If you have a small portal at work and need to provide a way for people to reset their password(s) or have certain authorized people reset password(s), here is a easy solution. In addition to the password reset, I also unlock the account since they have probably locked the account from trying to log in with the wrong password a million times!

Before you start, you need to know a few things first. Use Microsoft’s Active Directory Users and Computers (“ADUC”) Administrator tool on a Domain Controller to find these facts.

  1. Domain Name (ADUC)
    e.g. microsoft.local and MICROSOFT
  2. Domain Controller Name (ADUC, look under Domain Controllers)
  3. User Container (e.g. Item where all your users are located, default is “Users”)
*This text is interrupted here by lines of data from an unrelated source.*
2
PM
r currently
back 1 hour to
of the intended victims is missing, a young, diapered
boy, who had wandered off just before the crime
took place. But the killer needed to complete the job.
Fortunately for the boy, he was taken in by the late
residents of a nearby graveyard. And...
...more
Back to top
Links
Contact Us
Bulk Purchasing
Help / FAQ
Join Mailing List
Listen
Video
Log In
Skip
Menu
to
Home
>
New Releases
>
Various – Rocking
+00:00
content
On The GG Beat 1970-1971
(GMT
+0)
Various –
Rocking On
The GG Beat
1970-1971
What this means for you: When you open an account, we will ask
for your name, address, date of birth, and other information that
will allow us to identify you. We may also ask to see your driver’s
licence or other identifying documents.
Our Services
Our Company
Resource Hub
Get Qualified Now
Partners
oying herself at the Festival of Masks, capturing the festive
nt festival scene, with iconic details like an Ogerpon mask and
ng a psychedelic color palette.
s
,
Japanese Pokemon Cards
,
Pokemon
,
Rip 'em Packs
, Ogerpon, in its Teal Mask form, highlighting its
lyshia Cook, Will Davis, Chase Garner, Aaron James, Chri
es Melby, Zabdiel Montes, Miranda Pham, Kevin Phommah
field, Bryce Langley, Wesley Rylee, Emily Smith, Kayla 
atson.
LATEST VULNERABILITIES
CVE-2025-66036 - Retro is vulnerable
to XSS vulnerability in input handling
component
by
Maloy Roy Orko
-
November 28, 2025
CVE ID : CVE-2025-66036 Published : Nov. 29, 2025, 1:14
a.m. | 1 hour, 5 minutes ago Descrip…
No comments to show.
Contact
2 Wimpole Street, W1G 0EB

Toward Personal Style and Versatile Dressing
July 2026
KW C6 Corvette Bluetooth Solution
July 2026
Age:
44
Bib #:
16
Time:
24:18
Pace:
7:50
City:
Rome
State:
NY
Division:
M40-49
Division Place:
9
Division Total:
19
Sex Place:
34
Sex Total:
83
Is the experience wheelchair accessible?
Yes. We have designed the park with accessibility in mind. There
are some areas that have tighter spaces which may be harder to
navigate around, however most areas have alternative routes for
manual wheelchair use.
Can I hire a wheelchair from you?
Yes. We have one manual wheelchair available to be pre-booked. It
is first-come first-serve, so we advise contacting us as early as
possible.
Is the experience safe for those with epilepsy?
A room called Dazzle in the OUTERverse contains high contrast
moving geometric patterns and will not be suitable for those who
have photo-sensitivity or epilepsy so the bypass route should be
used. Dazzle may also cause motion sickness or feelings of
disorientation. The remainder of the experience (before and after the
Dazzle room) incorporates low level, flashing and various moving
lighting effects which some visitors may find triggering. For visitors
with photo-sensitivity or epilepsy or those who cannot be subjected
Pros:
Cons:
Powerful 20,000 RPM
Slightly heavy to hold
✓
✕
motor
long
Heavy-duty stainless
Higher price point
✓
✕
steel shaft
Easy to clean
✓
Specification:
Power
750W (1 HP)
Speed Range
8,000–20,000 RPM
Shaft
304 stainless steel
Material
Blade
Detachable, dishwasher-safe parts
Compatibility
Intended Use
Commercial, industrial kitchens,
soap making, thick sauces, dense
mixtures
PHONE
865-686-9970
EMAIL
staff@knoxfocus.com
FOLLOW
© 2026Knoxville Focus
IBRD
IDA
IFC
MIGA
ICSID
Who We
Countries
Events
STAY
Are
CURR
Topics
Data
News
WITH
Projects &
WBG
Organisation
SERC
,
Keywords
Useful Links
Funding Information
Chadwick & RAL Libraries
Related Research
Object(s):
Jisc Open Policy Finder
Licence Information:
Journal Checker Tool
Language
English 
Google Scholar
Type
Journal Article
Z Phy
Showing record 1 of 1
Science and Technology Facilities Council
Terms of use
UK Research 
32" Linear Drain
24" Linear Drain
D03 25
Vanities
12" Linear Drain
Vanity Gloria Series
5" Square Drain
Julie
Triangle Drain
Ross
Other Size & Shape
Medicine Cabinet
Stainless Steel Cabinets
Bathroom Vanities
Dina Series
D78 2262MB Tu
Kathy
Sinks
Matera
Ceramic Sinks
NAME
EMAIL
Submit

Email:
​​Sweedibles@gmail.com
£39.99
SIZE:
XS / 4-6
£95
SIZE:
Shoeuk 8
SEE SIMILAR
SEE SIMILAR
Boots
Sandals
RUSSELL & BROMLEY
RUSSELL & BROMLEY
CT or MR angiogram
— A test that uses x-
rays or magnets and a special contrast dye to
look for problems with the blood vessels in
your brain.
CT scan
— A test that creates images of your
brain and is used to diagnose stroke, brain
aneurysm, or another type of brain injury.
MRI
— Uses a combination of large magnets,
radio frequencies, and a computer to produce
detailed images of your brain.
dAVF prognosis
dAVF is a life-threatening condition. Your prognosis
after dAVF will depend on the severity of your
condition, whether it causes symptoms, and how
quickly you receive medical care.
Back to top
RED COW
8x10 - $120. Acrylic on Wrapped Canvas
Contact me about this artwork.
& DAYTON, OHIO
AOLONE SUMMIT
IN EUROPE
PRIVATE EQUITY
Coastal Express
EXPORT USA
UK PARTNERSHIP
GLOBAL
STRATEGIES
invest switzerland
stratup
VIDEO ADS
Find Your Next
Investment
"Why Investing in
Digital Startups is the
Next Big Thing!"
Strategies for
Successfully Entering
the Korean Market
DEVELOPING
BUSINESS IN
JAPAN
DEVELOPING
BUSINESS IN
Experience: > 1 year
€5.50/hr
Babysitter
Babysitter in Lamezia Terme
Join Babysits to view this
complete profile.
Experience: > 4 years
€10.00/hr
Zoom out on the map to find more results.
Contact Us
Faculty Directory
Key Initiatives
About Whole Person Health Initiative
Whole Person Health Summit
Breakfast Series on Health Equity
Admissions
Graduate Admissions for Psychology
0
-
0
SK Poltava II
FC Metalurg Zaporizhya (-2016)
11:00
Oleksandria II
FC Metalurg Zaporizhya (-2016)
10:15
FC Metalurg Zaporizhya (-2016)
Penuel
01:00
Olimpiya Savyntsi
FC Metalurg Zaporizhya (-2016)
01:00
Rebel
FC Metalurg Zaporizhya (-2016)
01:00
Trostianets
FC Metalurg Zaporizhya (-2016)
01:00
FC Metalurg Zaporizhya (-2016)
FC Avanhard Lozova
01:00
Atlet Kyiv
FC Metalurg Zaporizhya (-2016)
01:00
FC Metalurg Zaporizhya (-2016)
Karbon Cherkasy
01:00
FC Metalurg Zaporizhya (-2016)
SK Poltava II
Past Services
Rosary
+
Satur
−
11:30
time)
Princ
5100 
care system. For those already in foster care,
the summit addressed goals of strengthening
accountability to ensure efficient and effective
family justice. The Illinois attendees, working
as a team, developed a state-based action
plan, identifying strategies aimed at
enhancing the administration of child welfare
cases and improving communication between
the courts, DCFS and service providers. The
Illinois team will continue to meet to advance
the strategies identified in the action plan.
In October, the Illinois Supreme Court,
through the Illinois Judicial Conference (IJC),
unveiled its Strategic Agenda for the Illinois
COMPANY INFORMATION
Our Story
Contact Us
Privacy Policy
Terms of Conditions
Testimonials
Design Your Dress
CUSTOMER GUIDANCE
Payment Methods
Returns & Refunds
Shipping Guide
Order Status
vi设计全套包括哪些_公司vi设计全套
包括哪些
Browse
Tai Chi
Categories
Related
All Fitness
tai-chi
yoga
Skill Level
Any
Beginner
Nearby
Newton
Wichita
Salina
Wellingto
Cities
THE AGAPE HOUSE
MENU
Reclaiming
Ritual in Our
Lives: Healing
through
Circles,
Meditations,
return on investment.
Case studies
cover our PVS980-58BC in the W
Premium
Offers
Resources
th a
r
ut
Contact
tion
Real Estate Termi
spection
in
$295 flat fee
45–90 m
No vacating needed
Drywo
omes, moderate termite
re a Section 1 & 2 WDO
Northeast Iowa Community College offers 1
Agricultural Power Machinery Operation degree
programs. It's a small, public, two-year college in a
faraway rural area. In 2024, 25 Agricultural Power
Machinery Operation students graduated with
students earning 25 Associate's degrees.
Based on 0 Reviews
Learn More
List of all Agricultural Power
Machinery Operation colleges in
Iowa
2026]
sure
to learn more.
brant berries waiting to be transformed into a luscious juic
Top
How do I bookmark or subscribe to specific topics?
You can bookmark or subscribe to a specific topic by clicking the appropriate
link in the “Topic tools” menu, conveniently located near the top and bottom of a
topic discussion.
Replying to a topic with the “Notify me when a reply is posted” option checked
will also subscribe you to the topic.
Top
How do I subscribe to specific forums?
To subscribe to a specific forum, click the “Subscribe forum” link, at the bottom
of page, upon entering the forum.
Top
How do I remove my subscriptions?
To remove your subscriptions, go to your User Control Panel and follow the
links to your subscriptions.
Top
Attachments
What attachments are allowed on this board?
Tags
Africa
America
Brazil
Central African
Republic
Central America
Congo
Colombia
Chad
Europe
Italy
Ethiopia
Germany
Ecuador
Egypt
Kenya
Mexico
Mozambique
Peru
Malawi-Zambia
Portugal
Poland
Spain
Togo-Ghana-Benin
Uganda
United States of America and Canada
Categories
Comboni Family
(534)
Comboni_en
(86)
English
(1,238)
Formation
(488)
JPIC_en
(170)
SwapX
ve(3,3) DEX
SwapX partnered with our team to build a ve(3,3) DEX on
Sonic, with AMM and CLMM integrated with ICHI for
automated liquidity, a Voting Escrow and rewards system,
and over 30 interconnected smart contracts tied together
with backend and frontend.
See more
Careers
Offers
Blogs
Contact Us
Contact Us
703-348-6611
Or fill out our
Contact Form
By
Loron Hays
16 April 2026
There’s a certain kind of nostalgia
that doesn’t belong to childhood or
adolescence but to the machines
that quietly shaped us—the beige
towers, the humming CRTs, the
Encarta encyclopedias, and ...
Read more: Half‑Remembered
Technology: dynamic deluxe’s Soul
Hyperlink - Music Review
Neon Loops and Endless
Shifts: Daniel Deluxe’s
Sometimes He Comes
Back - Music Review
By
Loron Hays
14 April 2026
In the example below, the company local domain is “MICROSOFT.COM” and the pre-Windows 2000 name is “MICROSOFT”. My domain controller is called “SERVER1” and all my users are in the default “USERS” container.

1
2
3
4
5
6
7
8
9
10
11
12
13
14
15
16
17
18
19
20
21
22
23
24
25
26
27
28
29
30
31
32
33
34
35
36
37
38
39
40
41
42
43
44
45
46
47
48
49
50
51
52
// Import the following namespace
using System.DirectoryServices;
 
        /// <summary>
        /// Reset a user's domain password, using a domain administrators account.
        /// </summary>
        /// <param name="acct">User who needs a password reset.</param>
        /// <param name="username">Administrator User Name</param>
        /// <param name="password">Administrator Password</param>
        /// <param name="newpassword">User's new password</param>
        public void resetPassword(string acct, string username, string password, string newpassword)
        {
 
            try
            {
                // LDAP Connection String
                string path = "LDAP://SERVER1/OU=USERS,DC=MICROSOFT,DC=LOCAL";
 
                // Prefix to Add to User Name (e.g. MICROSOFT\Administrator)
                string Domain = "MICROSOFT\\"//Pre-Windows 2000 Name
 
                // Establish LDAP Connection
                DirectoryEntry de = new DirectoryEntry(path, Domain + username, password, AuthenticationTypes.Secure);
 
                // LDAP Search Filter
                DirectorySearcher ds = new DirectorySearcher(de);
                ds.Filter = "(&(objectClass=user)(|(sAMAccountName=" + acct + ")))";
 
                // LDAP Properties to Load
                ds.PropertiesToLoad.Add("displayName");
                ds.PropertiesToLoad.Add("sAMAccountName");
                ds.PropertiesToLoad.Add("DistinguishedName");
                ds.PropertiesToLoad.Add("CN");
 
                // Execute Search
                SearchResult result = ds.FindOne();
 
                string dn = result.Properties["DistinguishedName"][0].ToString();
 
                DirectoryEntry uEntry = new DirectoryEntry("LDAP://" + dn, username, password);
 
                uEntry.Invoke("SetPassword", new object[] { newpassword });  //Set New Password
                uEntry.Properties["LockOutTime"].Value = 0;  //Unlock Account
                uEntry.CommitChanges();
                uEntry.Close();
 
            }
            catch (Exception e)
            {
                // Log Error
            }
        }

The function above does all the work, but this probably won’t work by default since IIS is normally run under a low privileged local account. In order to change somebody’s password you need to use Impersonate a Domain Administrator’s account to have this capability.

** Important note, if your admin accounts are stored with your user accounts then this code could be used to reset your admin password! This is a big NO-NO since it could effectively lock you out of the network. Consider putting your users in a different container/OU and setting the filter to only look in this one place!